Certainly it is possible that Dr. Corbin contractually owed certain duties to Wilford in his capacity as medical director and yet owed certain other additional and separate duties to Wilford in his capacity as Wilford's personal physician. While I agree with the main opinion that "[a]ny liability from which Dr. Corbin was released did not include the potential liability for performing his duties as Wilford's treating physician," I consider the language of the release to be such that Dr. Corbin was released from any claim premised on the breach of a duty he owed Wilford as medical director, independent of the fact that there would be an overlap between that duty and a separate, but identical, duty that Dr. Corbin owed Wilford as his treating physician. Accordingly, to the extent that any particular claim pending against Dr. Corbin in his capacity as Wilford's treating physician is predicated upon a duty that exactly coincides with, and simply duplicates, a duty Dr. Corbin otherwise owed Wilford as the medical *Page 617 
director, that claim would be foreclosed by the release. That is because the breach of the duty under such a scenario would be the same regardless of the capacity out of which the duty arose. Stated another way, it would be only those duties Dr. Corbin owed Wilford as his physician in addition to those he owed him as medical director that would survive the comprehensive scope of the language of the release describing the claims being extinguished as to Dr. Corbin.
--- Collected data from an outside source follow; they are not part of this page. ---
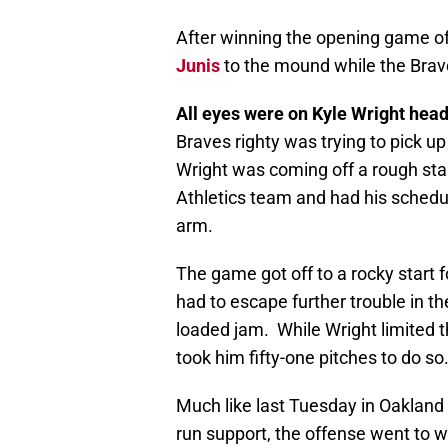
After winning the opening game of 
Junis
to the mound while the Bra
All eyes were on Kyle Wright headi
Braves righty was trying to pick up
Wright was coming off a rough sta
Athletics team and had his schedu
arm.
The game got off to a rocky start f
had to escape further trouble in t
loaded jam. While Wright limited t
took him fifty-one pitches to do so
Much like last Tuesday in Oakland
run support, the offense went to wo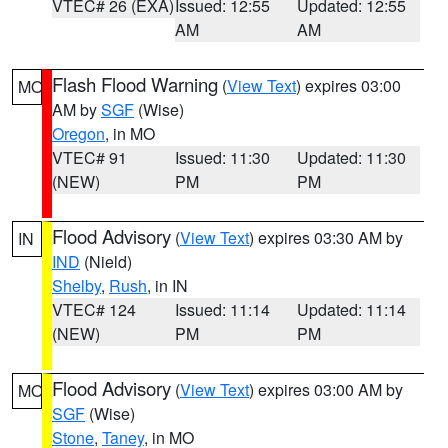
VTEC# 26 (EXA)
Issued: 12:55
Updated: 12:55
AM
AM
Flash Flood Warning
(
View Text
) expires 03:00
MO
AM by
SGF
(Wise)
Oregon
, in MO
VTEC# 91
Issued: 11:30
Updated: 11:30
(NEW)
PM
PM
Flood Advisory
(
View Text
) expires 03:30 AM by
IN
IND
(Nield)
Shelby
,
Rush
, in IN
VTEC# 124
Issued: 11:14
Updated: 11:14
(NEW)
PM
PM
Flood Advisory
(
View Text
) expires 03:00 AM by
MO
SGF
(Wise)
Stone
,
Taney
, in MO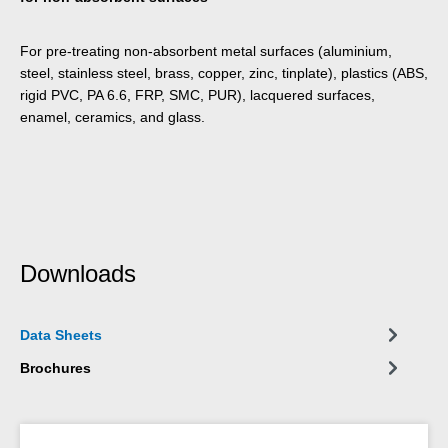
For pre-treating non-absorbent metal surfaces (aluminium,
steel, stainless steel, brass, copper, zinc, tinplate), plastics (ABS,
rigid PVC, PA 6.6, FRP, SMC, PUR), lacquered surfaces,
enamel, ceramics, and glass.
Downloads
Data Sheets
Brochures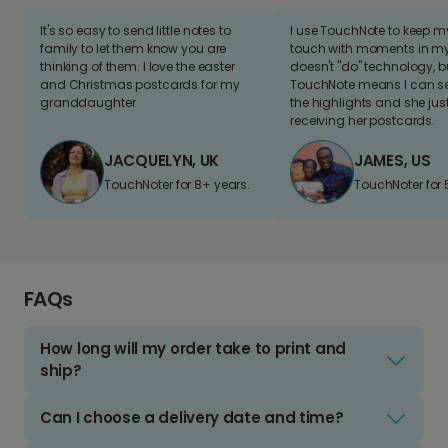
It's so easy to send little notes to
I use TouchNote to keep 
family to let them know you are
touch with moments in my 
thinking of them. I love the easter
doesn't "do" technology, b
and Christmas postcards for my
TouchNote means I can s
granddaughter
the highlights and she jus
receiving her postcards.
JACQUELYN, UK
JAMES, US
TouchNoter for 8+ years.
TouchNoter for 
FAQs
How long will my order take to print and
ship?
Can I choose a delivery date and time?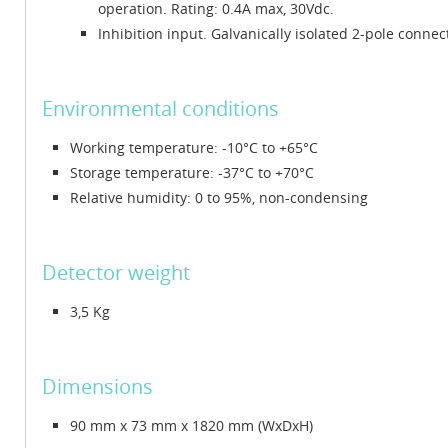
operation. Rating: 0.4A max, 30Vdc.
Inhibition input. Galvanically isolated 2-pole connect
Environmental conditions
Working temperature: -10°C to +65°C
Storage temperature: -37°C to +70°C
Relative humidity: 0 to 95%, non-condensing
Detector weight
3,5 Kg
Dimensions
90 mm x 73 mm x 1820 mm (WxDxH)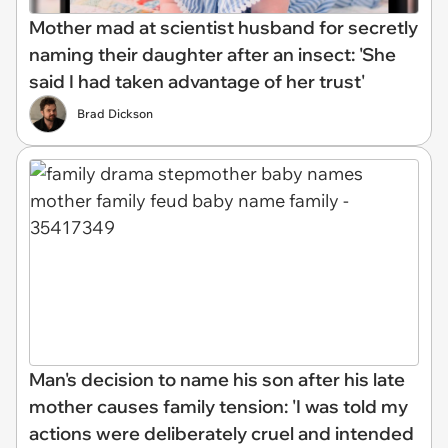
Mother mad at scientist husband for secretly
naming their daughter after an insect: 'She
said I had taken advantage of her trust'
Brad Dickson
Man's decision to name his son after his late
mother causes family tension: 'I was told my
actions were deliberately cruel and intended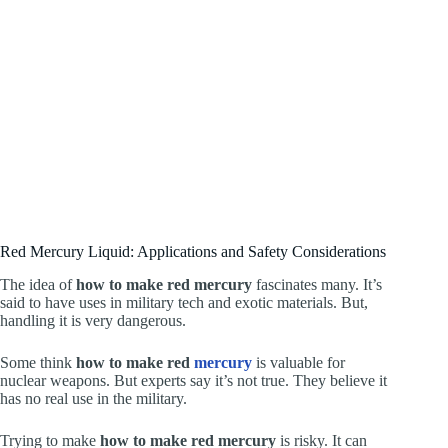
Red Mercury Liquid: Applications and Safety Considerations
The idea of
how to make red mercury
fascinates many. It’s
said to have uses in military tech and exotic materials. But,
handling it is very dangerous.
Some think
how to make red
mercury
is valuable for
nuclear weapons. But experts say it’s not true. They believe it
has no real use in the military.
Trying to make
how to make red mercury
is risky. It can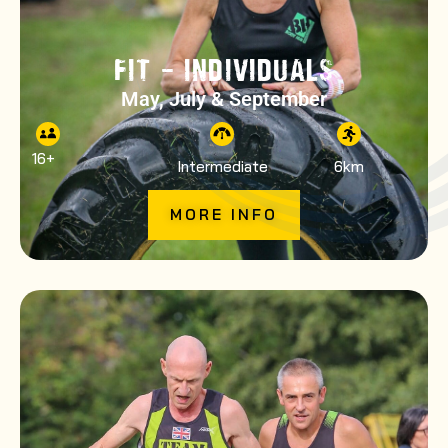
FIT – INDIVIDUALS
May, July & September
16
+
Intermediate
6km
MORE INFO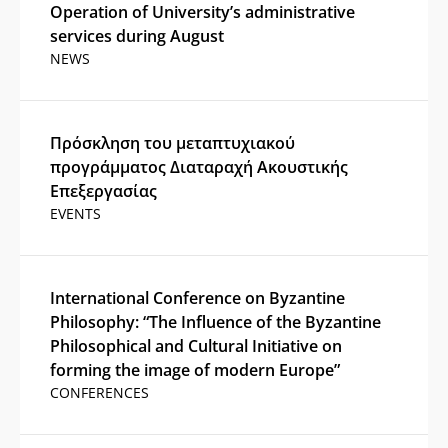
Operation of University’s administrative
services during August
NEWS
Πρόσκληση του μεταπτυχιακού
προγράμματος Διαταραχή Ακουστικής
Επεξεργασίας
EVENTS
International Conference on Byzantine
Philosophy: “The Influence of the Byzantine
Philosophical and Cultural Initiative on
forming the image of modern Europe”
CONFERENCES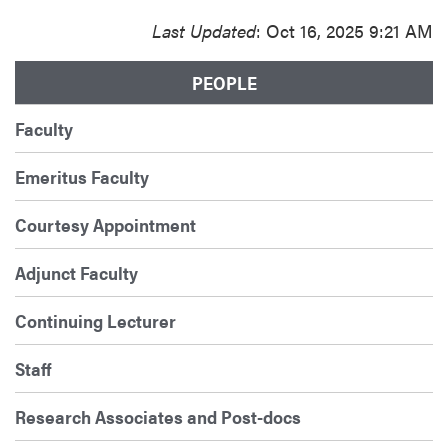
Last Updated
: Oct 16, 2025 9:21 AM
PEOPLE
Faculty
Emeritus Faculty
Courtesy Appointment
Adjunct Faculty
Continuing Lecturer
Staff
Research Associates and Post-docs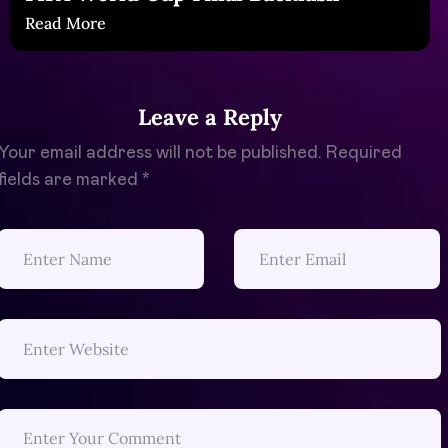
Read More
Leave a Reply
Your email address will not be published.
Required
fields are marked
*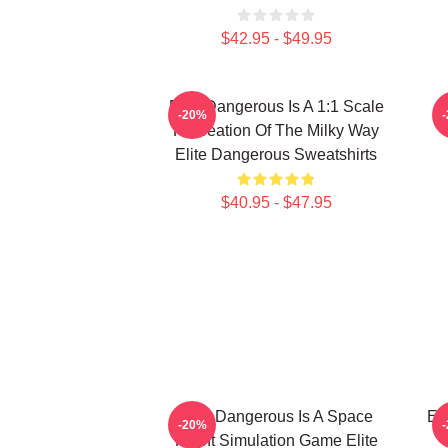
$42.95 - $49.95
Elite Dangerous Is A 1:1 Scale
E
-20%
Recreation Of The Milky Way
Elite Dangerous Sweatshirts
$40.95 - $47.95
Elite Dangerous Is A Space
El
-20%
Flight Simulation Game Elite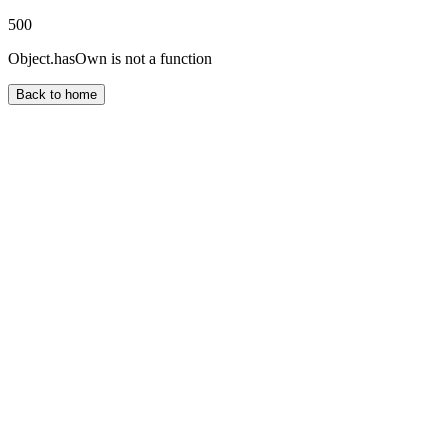
500
Object.hasOwn is not a function
Back to home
The "pro tanto release" expressly released and forever discharged the "medical director" with respect to "any and all claims, known or unknown, for any liability now existing or which may hereafter arise on the part of said released parties for the incident which is the basis for the above styled action including but not limited to the personal injury and/or death of Wilford Smith . . .," reserving and excepting only those claims "against the remaining defendants including but not limited to Dr. Timothy Corbin solely in his capacity as the treating or attending physician of Wilford Smith. . . ." A claim based upon an alleged breach of a duty owed by Dr. Corbin to Wilford on account of Dr. Corbin's role as the medical director would be fully extinguished by the release; that claim could not thereafter be characterized as a reserved and surviving claim admittedly based on a breach of the exact same duty, just because Dr. Corbin also owed that duty to Wilford as his treating physician.